На коротких кривых ногах Рахимжан казался подростком. Но иссеченное частыми морщинами маленькое лицо выдавало его возраст. Ни усов, ни бороды у казаха не было. Только над верхней губой и на сморщенном подбородке торчало несколько жестких волосков.

В избе Рахимжан снял вытертый лисий малахай, обнажив коротко стриженную, точно инеем хваченную, голову с засаленной тюбетейкой на макушке.

Седов пригласил старика сесть рядом с собой на лавку и на мгновение задумался:

«Казах! Не стали бы упорствовать…»

— Рахимжан, друг ты мой! Я тебя знаю, и ты меня тоже хорошо знаешь, — Седов замялся, не умея, как объяснить, чтоб Рахимжану все стало понятно сразу.

— Ой, пор мой, Митрий, как не знай старого Рахимжанку! Ты в работниках жил, я в работниках жил. Сколько год вместе у одного козяина жил! — морщинистое лицо казаха осветилось улыбкой.

— Ну, так вот, Рахимжанушка, иди к нам. Не берет у нас сила. И плуги лишние есть, и земли по здешним местам на целую деревню, а лошадей недостача, рук — тоже.

Рахимжана с первых же слов Дмитрия поразило, что он называет его так, как никогда и никто не называл старого бедняка.

«Рахимжанка, востроголовый, немаканый»[18] — вот как звали старого Рахимжанку.

«Однако, что-нибудь хитрит Митрий. Ой, Рахимжан, с русским ухо на затылке держи…»

Вначале он даже испугался немного. Но когда Седов заговорил о пахоте, о пастьбе скота, о чем всегда говорили с ним богатые русские мужики при найме в работники, почувствовал облегчение.

«Не продешевить бы… — прочно засело в голове привычное опасение. — В рядке-то всегда мед с языка хозяина льется…»

Вкус этого «меда» хорошо узнал Рахимжан за долгую жизнь в работниках по срокам.

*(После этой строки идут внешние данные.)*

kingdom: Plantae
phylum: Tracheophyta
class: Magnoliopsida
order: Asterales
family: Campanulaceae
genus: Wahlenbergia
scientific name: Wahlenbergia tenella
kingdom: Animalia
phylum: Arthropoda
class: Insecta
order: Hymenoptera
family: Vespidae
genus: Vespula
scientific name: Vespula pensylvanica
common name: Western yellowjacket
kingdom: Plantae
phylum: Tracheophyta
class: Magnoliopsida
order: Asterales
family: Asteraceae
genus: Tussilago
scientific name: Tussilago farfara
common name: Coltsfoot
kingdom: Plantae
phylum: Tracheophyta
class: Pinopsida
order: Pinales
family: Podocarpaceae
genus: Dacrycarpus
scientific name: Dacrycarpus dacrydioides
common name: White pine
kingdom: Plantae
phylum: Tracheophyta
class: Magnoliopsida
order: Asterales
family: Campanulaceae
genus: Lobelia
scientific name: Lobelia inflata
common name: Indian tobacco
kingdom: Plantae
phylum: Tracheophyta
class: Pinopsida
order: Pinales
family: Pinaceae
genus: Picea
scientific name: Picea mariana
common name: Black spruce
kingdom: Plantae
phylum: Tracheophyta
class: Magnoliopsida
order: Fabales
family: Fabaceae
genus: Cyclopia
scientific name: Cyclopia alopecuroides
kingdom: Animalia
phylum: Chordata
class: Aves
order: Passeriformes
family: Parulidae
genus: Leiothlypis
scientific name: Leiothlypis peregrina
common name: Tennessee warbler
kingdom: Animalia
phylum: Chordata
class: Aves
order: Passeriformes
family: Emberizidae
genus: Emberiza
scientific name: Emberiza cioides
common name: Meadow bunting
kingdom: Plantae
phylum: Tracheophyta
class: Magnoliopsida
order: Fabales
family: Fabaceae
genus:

«Однако, сто рублей до покрова запрошу. Рубаху запрошу, двое штанов, сапоги. Хорошо бы бабе куйлюк[19]выговорить, обносилась старуха…»

Рахимжан закрыл глаза, прикидывая будущий заработок.

«Много, однако, сбавить можно… Мужик хороший Митрий, сам в работниках жил…» Старик уже плохо слушал Седова и все рассчитывал, за сколько же ему окончательно сговориться работать у артельщиков до покрова.

— Ну, как ты смотришь на это? Нужда-то тебе зубы изъела, сам знаешь… А что ты казах, а мы русские — это не беспокойся, она, брат, советская-то власть, всех выравняла. А я им, ежели чего, я им отрежу на рупь с полтиной…

— Согласен я! Вот только ценой сойдемся как? Срок какой? Хлеб посеешь ли, деньгами ли платить будешь? Одежка-обувка как? Сам нанимался, сам знаешь. Казах-пастух — бедный человек — у его все тут, — Рахимжан выкинул жилистые, коричневые руки и вопросительно посмотрел на Седова.